Passage shown
"""

The WORST “I’m A Celebrity…” Line Up EVER!
Not including this imbecile…

Like the rest of the nation, we’ll be going jungle bonkers in a week or so, once the “celebrities” have finally settled into their woodland home, to embark on a few weeks of bursting into tears, shouting at one another, and reluctantly eating wombat penises to make themselves popular again. There have been some fine moments on I’m A Celebrity, Get Me Out Of Here!, and in the next few days we shall be doffing a corked-hat to the great contestants from years gone by. But, for today, here’s a list of the ones who should have taken the phone off the hook, and just stayed in…
Nell McAndrew

Nell McAndrew sat silently around the communal fire, never once uttering a word. Her job, presumably, was to force her way into the jungle to prove that models really can be interesting and insightful. Instead, she spent a couple of weeks occasionally bathing herself, in between staring into the middle distance, and never once expressing an opinion on anything. Three years later, she won Rear of the Year. Whilst eager photographers excitedly took snaps of her bottom, we can only assume that she was looking blankly in the other direction, without a single thought in her head. A disappointment.
Vic Reeves and Nancy Sorrell

How exciting it seemed to have a powerful celebrity couple bunking up in the jungle – him a television funny man, her an underpants model with the voice of a plumber. Yet, rather than light up the screens with their hilarious knowing banter, or plummeting the show’s innocent nature into the gutter by enjoying frenzied marital relations in the long-drop, he just shuffled around, muttering to himself, whilst she desperately attempted to fit in with the notion of celebrity. No one bought it for a second, and they were given the swift heave-ho. Shamefully for Reeves, the series was won by Joe Pasquale – which is the comedy equivalent of losing to Keanu Reeves in an act-off.
Chris Bisson

A hunch suggests that even the vast array of bugs that live in the “jungle” weren’t aware of Chris Bisson, so spent the majority of the time feasting on Anthony Worrall Thompson’s chubby corned-beef thighs instead. One of the younger members of the group that year, he appeared crippled by celebrity stage fright, spending most days nervously hiding behind a tree, occasionally whispering to his colleagues that he wasn’t going to finish his rice, if anyone fancied seconds. Before long, he was toast, never to be heard from again.
Natalie Appleton

In some ways, Natalie Appleton was a superb contestant. Notably, there was the time that she touched a tree, and yelped “Arrrghhh! I just touched a tree!”, as if she’d just accidently prodded her finger in a crocodile’s eye. But, for the most part, she was an unbearably spoilt little madam, who spent her entire experience either weeping, screaming to herself, or becoming hysterical because she thought that she’d just seen a monkey running into the shared toilets. An abominable human being, she finally stropped off home, because the wonderful public kept voting for her to do the trials. It made you proud to be British. We’re almost certain that the All Saints comeback failed because of this television appearance. Nice one, Nat.

"""

Stored data entries
"""

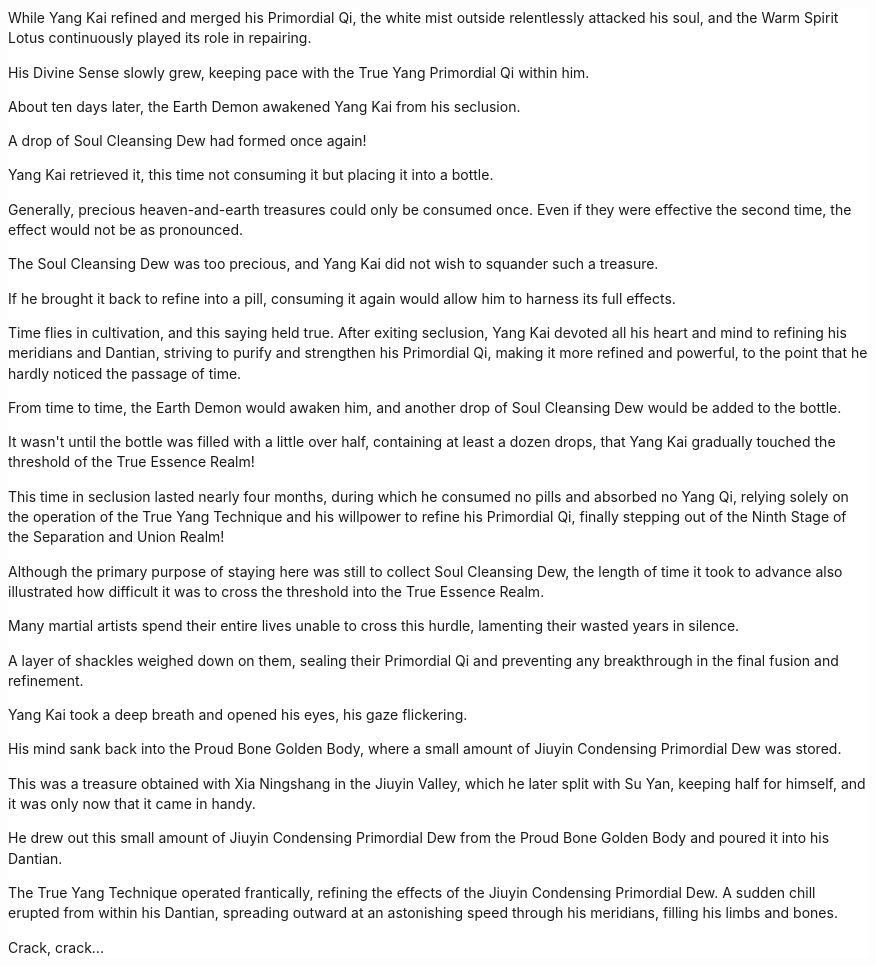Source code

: While Yang Kai refined and merged his Primordial Qi, the white mist outside relentlessly attacked his soul, and the Warm Spirit Lotus continuously played its role in repairing.

His Divine Sense slowly grew, keeping pace with the True Yang Primordial Qi within him.

About ten days later, the Earth Demon awakened Yang Kai from his seclusion.

A drop of Soul Cleansing Dew had formed once again!

Yang Kai retrieved it, this time not consuming it but placing it into a bottle.

Generally, precious heaven-and-earth treasures could only be consumed once. Even if they were effective the second time, the effect would not be as pronounced.

The Soul Cleansing Dew was too precious, and Yang Kai did not wish to squander such a treasure.

If he brought it back to refine into a pill, consuming it again would allow him to harness its full effects.

Time flies in cultivation, and this saying held true. After exiting seclusion, Yang Kai devoted all his heart and mind to refining his meridians and Dantian, striving to purify and strengthen his Primordial Qi, making it more refined and powerful, to the point that he hardly noticed the passage of time.

From time to time, the Earth Demon would awaken him, and another drop of Soul Cleansing Dew would be added to the bottle.

It wasn't until the bottle was filled with a little over half, containing at least a dozen drops, that Yang Kai gradually touched the threshold of the True Essence Realm!

This time in seclusion lasted nearly four months, during which he consumed no pills and absorbed no Yang Qi, relying solely on the operation of the True Yang Technique and his willpower to refine his Primordial Qi, finally stepping out of the Ninth Stage of the Separation and Union Realm!

Although the primary purpose of staying here was still to collect Soul Cleansing Dew, the length of time it took to advance also illustrated how difficult it was to cross the threshold into the True Essence Realm.

Many martial artists spend their entire lives unable to cross this hurdle, lamenting their wasted years in silence.

A layer of shackles weighed down on them, sealing their Primordial Qi and preventing any breakthrough in the final fusion and refinement.

Yang Kai took a deep breath and opened his eyes, his gaze flickering.

His mind sank back into the Proud Bone Golden Body, where a small amount of Jiuyin Condensing Primordial Dew was stored.

This was a treasure obtained with Xia Ningshang in the Jiuyin Valley, which he later split with Su Yan, keeping half for himself, and it was only now that it came in handy.

He drew out this small amount of Jiuyin Condensing Primordial Dew from the Proud Bone Golden Body and poured it into his Dantian.

The True Yang Technique operated frantically, refining the effects of the Jiuyin Condensing Primordial Dew. A sudden chill erupted from within his Dantian, spreading outward at an astonishing speed through his meridians, filling his limbs and bones.

Crack, crack...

"""

Your assignment
Pick up the list of the worst "I'm A Celebrity" contestants after its final sentence and continue it.

Exercise output
Neil Ruddock

Football fans will have been frothing at the mouth with anticipation when it was announced that Razor Ruddock was going to be heading into the jungle. He seemed so full of life, with his half-beard, his protruding gut, and his cult hero status. In fact, it was readily assumed that he’d follow Tuffers up the celebrity ladder, win the show, become a national treasure. Then probably get his own chat show – Razor Talks, or something like that. Unfortunately, it wasn’t to be, as Razor put everyone on a humungous downer, by draping himself around the camp, occasionally grumbling, and always looking like he was just a single sneeze away from bursting into floods of tears. He could have been the new Paul Ross. But no, third out.
Dani Behr

We never in a million years expected Dani Behr to justify the existence of Ice Warriors – the preposterous teatime show that she fronted in 1998 – but she somehow managed to trump that career low with her appearance in the jungle. This, remember, was supposed to be her triumphant return to British screens, but instead she made all the impact of a dormouse punching an elephant in the shin, as she proved to be the eleventh most popular contestant that year. An unthinkably dull inclusion to proceedings.
Anthony Costa

The celebrity jungle has been responsible for a number of career revivals – Peter Andre, Tuffers, Kerry Katona. But to put things into perspective regarding Anthony Costa from the boyband Blue, six months after leaving the show, his debut album as a solo artist failed to chart. He spent his entire time in the jungle seemingly counting down the minutes before he could enjoy another Dane Bowers sex sandwich in Movida. A waste of space.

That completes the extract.